At last, hawthorn accessible – enough to take home and add to my cheese sandwich!

That’s why its called ‘bread and cheese’ , not cos that’s what it taste’s of, but cos they go so well together.  Adding hawthron gives a great ‘nutty’ flavour   Cheese sandwich with hawthorn leaves

Hawthorne Appears At Last!

After several weeks of vainly searching the hedgerows while passing on foot / cycle / bus / car or whetever for th slightest flash of green I was rewarded yesterday by the first flush of Hawthrone leaves on what is obviously a very hardy specimen.  It was quite high and exposed and not at all sheltered, but there was a definate ‘bursting of leaves’ which I haven’t seen anywhere else.  I know I keep saying it, but just keep believing – Spring really is on its way!!

Not Quite There

Popped out on a quick reconnaissance mission to spy out the land (well what is growing on the land) for a walk planned for this weekend coming with Transition Chesterfield, but alas, the canal basin was a bit bare, so we have had to delay for a few weeks.  There were definate signs of where things might be – there were a couple of Coltsfoot almost in flower (if you are over-run you can make wine, but it can be quite rare, so best not!) and we did find a couple of Sorrel plants, lots and Dandelions and Nettles which are ‘coming’.  Spring is so late!  This time last year we were eating Nettle Soup.  We did spot several Comfry plants also breaking through the surface and Steph told me that it contains B12, the recipe for Comfrey fritters is below, but you may have to wait a few weeks to try it out!

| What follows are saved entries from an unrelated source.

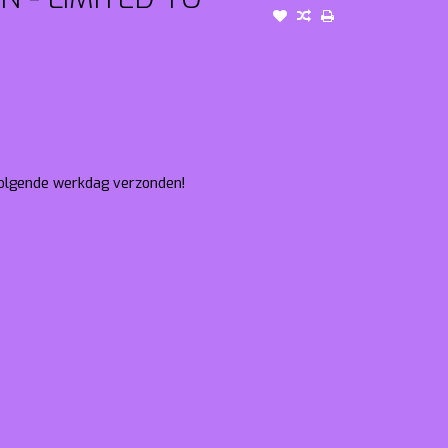
 volgende werkdag verzonden!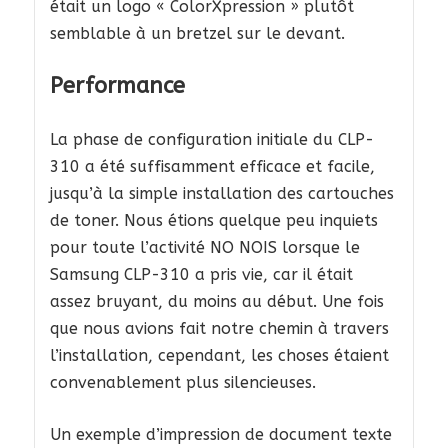
était un logo « ColorXpression » plutôt
semblable à un bretzel sur le devant.
Performance
La phase de configuration initiale du CLP-
310 a été suffisamment efficace et facile,
jusqu’à la simple installation des cartouches
de toner. Nous étions quelque peu inquiets
pour toute l’activité NO NOIS lorsque le
Samsung CLP-310 a pris vie, car il était
assez bruyant, du moins au début. Une fois
que nous avions fait notre chemin à travers
l’installation, cependant, les choses étaient
convenablement plus silencieuses.
Un exemple d’impression de document texte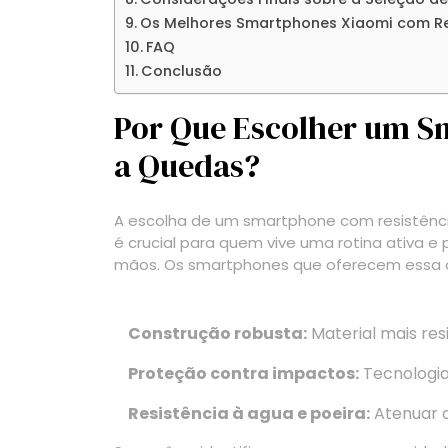
Os Melhores Smartphones Xiaomi com Re
FAQ
Conclusão
Por Que Escolher um S
a Quedas?
A escolha de um smartphone com resistência
é crucial para quem vive uma rotina ativa 
mãos. Os smartphones que oferecem essa c
Construção robusta:
Material mais res
Proteção contra impactos:
Tecnologia
Resistência à agua e poeira:
Atenuar o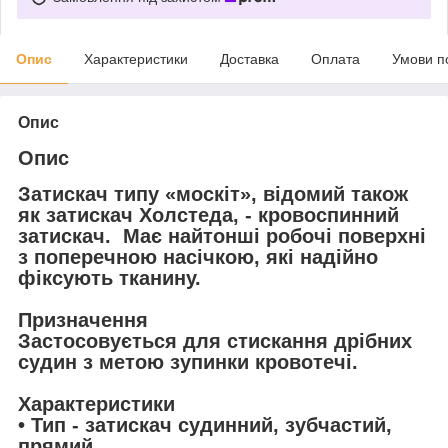
Опис
Характеристики
Доставка
Оплата
Умови п
Опис
Опис
Затискач типу «москіт», відомий також
як затискач Холстеда, - кровоспинний
затискач. Має найтонші робочі поверхні
з поперечною насічкою, які надійно
фіксують тканину.
Призначення
Застосовується для стискання дрібних
судин з метою зупинки кровотечі.
Характеристики
• Тип - затискач судинний, зубчастий,
прямий.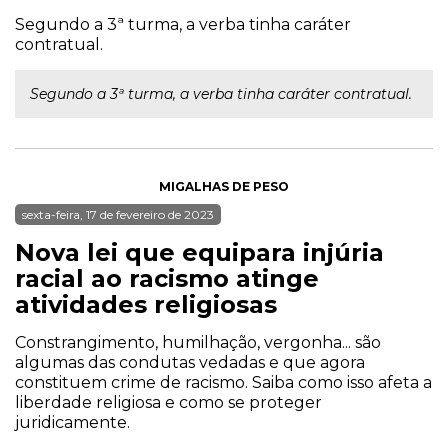
Segundo a 3ª turma, a verba tinha caráter
contratual.
Segundo a 3ª turma, a verba tinha caráter contratual.
MIGALHAS DE PESO
sexta-feira, 17 de fevereiro de 2023
Nova lei que equipara injúria
racial ao racismo atinge
atividades religiosas
Constrangimento, humilhação, vergonha... são
algumas das condutas vedadas e que agora
constituem crime de racismo. Saiba como isso afeta a
liberdade religiosa e como se proteger
juridicamente.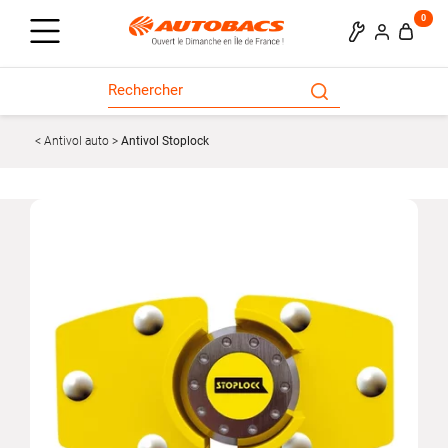
0
Antivol auto
Antivol Stoplock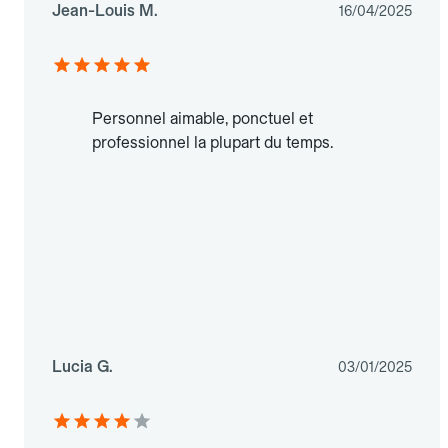
Jean-Louis M.
16/04/2025
Personnel aimable, ponctuel et
professionnel la plupart du temps.
Lucia G.
03/01/2025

Take 4oz flour with pinch of salt and a little cayenne pepper in a bowl add the yolk of 1 egg and gradually add 1/4 pt water.  Whip the egg white until stiff and fold it in.  Pick spring Comfrey leaves (with a little stalk), wash and dry them and dip them in the batter and fry them in the hot fat until brown, drain and serve ASAP.

Wild Garlic stuffing

A great walk past Walton Dam and through Summersall Park along the Hipper Valley route (to reclaim my car after a night out – great party – thanks Lorna!) this afternoon resulted in a gathering of early wild garlic leaves.  So bright green that they really stood out in the leaf litter along the stream banks.  Crushing the leaves the pungent unmistakable smell was immediately obvious.  At home I sliced a slot in the piece of lamb destined for dinner and filled the hole with the leaves – instant stuffing!!  So much easier than all that cutting slivers of garlic and trying to push them into cuts in a leg of lamb.  Result – beautiful delicately-flavoured roast lamb.

My first taste of spring

A cycle ride along the High Peak trail this morning brought more spring goodies than I would have expected this early that high – there was still a tiny bit of snow snuggled up in the lea of the rocks and it was almost sleeting!

Garlic Mustard, so small that I had to taste it to be sure that was what it really was, growing in abundance along the edges, along with other signs of spring like Celendine getting ready to flower (the small nodules of starch on the roots known as famine food – you would really have to be hungry to go to all that trouble!) and Chickweed nestling in sheltered corners.  We didn’t spot any Sorrel, though we did look and there was plenty of ‘too early to pick’ Nettles and ‘too early to be certain’ Cow Parsley.